Fica entendido assim, que a ganância é um sentimento de exclusão, de competição, o que atiçaria o sentimento de propriedade, de posse, de desenvolvimento dos recursos naturais disponíveis.
O amor compartilha, divide o "pão", coletiviza o processo social, tornando a "riqueza" um bem comum, sem desigualdades. Alongam-se mais os que partilham esse ponto de vista. Afirmam que o Amor, como fundamento social, anula o esforço individual, gerando a preguiça, a escassez, e consequentemente, a violência... Um paradoxo. Mas uma questão que pode desafiar algumas lucubrações.
O que teria acontecido ao progresso, à transformação dos meios de produção dos recursos, sem a 'virtude' da ganância? Como seria o modelo social sem a propriedade privada, que levou o homem a desenvolver formas complexas de relacionamentos políticos e econômicos com os seus semelhantes? É possível imaginar uma sociedade sem classes sociais, baseada na igualdade econômica, na propriedade comum, como descreveram as utopias?
Como tornar úteis e produtivas as diferenças de habilidades e talentos, sem torná-los o centro do progresso e, claro, do poder organizador da política e da sociedade?
O que nos diz a História desse longo percurso feito pela ganância do homem? Que marcas ficaram registradas nos anais dos que relataram sua caminhada? E o que dizer das organizações de fronteiras dos Estados Nacionais e das guerras movidas pela cobiça, pela conquista de riquezas? O que nos conta a História dos genocídios perpetrados para alcançar a utopia da paz, com a exclusão dos que não são 'iguais' a nós?
Será que o caminho da ganância foi a melhor escolha para o desenvolvimento das sociedades humanas? Como saber??
E o Amor? Imediatamente descartado como um sinal de fraqueza e impotência para dirigir os destinos do homem e de uma nação?
Compreende-se o descarte do Amor. Não é um conhecimento. O Amor não é uma arte. Não se coloca na dimensão pragmática com que organizamos a vida, a política, a sociedade.
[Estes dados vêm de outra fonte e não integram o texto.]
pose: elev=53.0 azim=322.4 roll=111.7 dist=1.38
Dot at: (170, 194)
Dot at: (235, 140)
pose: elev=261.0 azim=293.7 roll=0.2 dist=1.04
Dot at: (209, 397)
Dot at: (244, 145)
O Amor não é uma utilidade. O Amor é reconhecimento do outro como um igual, um semelhante. O amor é um ato de inclusão.
Eis a chave perdida, ou nunca encontrada, apesar de tão decantada nos aforismos e nos cultos e pregações religiosos.
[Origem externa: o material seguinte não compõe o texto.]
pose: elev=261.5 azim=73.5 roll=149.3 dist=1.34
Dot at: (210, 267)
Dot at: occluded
Apesar das conquistas tecnológicas (ou por causa delas), da tão apregoada 'abundância' (de quantos? Treze famílias dominam 70% das riquezas existentes; a sobra, fica para 7 bilhões partilharem numa batalha sangrenta!), a que reduzimos a nossa tão cobiçada 'felicidade'?
Interessante... Angustiamo-nos todos os dias para alcançar esse tal estado de 'satisfação'
(em que consiste ele? Em bens? Em riquezas?). O que acaba por sobrar apenas a angústia de uma perseguição pelo bem-estar.
Uma perseguição interminável e nunca alcançada, por insaciável e pela fragilidade da vida... Ficamos reféns de uma insanidade. A felicidade não é um estado, mas um processo, uma luta contínua.
O termo grego "eudaimonia" reduz a 'felicidade' simultaneamente a um estado e a um processo, traduzido a grosso modo, a um florescimento.
Uma idéia interessante: ser feliz é florescer. O eudemonismo terminaria por definir a doutrina da busca da felicidade.
Há ainda a idéia de que a busca da 'felicidade' seria a causa da infelicidade.
Aristóteles a definiu como uma atividade.
O romano Marco Aurélio a definiu como uma luta. Fico com o sentimento de que a 'felicidade' deve ser um florescimento.
As coisas florescem, espontaneamente, sem pressa, sem desespero. Florescem apenas...
Florescer é uma comunhão com a vida.
Reconhecer o outro é comunhão, eis o grande mistério, que não permite enganos e farisaísmos.
Reconhecer que o Amor ainda é um caminho não percorrido pela humanidade, seria demasiado? Reconhecer que alguns luminares não justificam a aridez do amor que assola a humanidade, seria demasiado? Reconhecer que o desamor que gera a crueldade e que arruina a humanidade, seria demasiado?
Reconhecer que os ensinamentos do Mestre Jesus e outros avatares, caíram como sementes nas ardentes areias do deserto, seria demasiado?
Reconhecer que o amor é um florescer absoluto da nossa natureza, seria demasiado?
Eis a questão...
Que esse Natal, seja o renascimento do Cristo em cada um de nós, e que possamos florescer em amor em nossas vidas, pois somente por ele encontraremos a paz.
Deus nos abençoe em tempos tão sombrios.